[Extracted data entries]
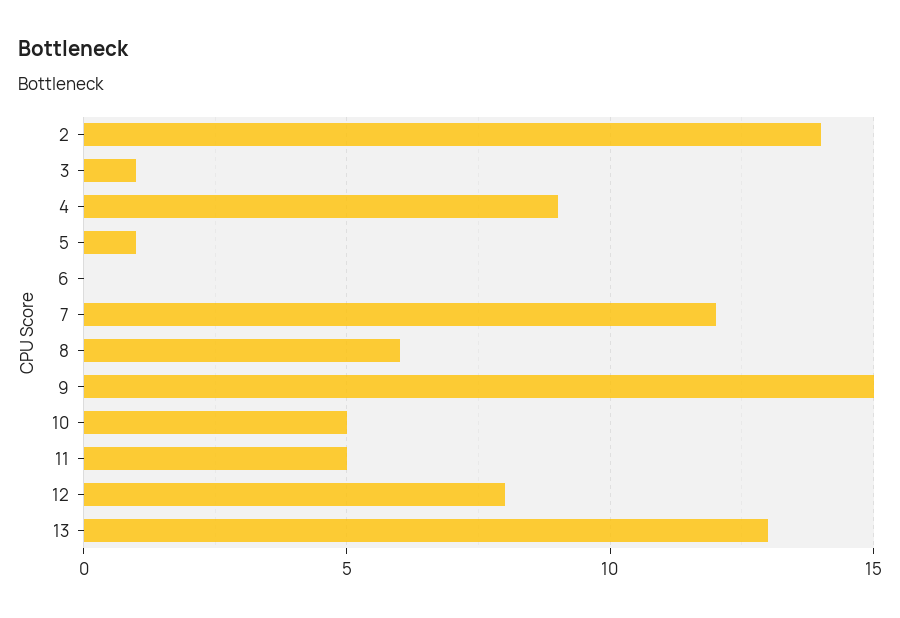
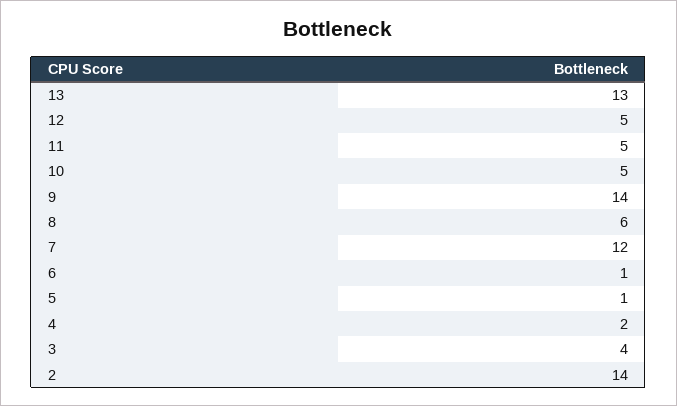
  {
    "2": 14,
-   "3": 1,
+   "3": 4,
-   "4": 9,
+   "4": 2,
    "5": 1,
-   "6": 0,
+   "6": 1,
    "7": 12,
    "8": 6,
-   "9": 15,
+   "9": 14,
    "10": 5,
    "11": 5,
-   "12": 8,
+   "12": 5,
    "13": 13
  }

▸ **TASK DESCRIPTION**: Copy the data character for character, but drop all pictures from the copy.

▸ **ANSWER SECTION**:
  {
    "2": 14,
-   "3": 1,
+   "3": 4,
-   "4": 9,
+   "4": 2,
    "5": 1,
-   "6": 0,
+   "6": 1,
    "7": 12,
    "8": 6,
-   "9": 15,
+   "9": 14,
    "10": 5,
    "11": 5,
-   "12": 8,
+   "12": 5,
    "13": 13
  }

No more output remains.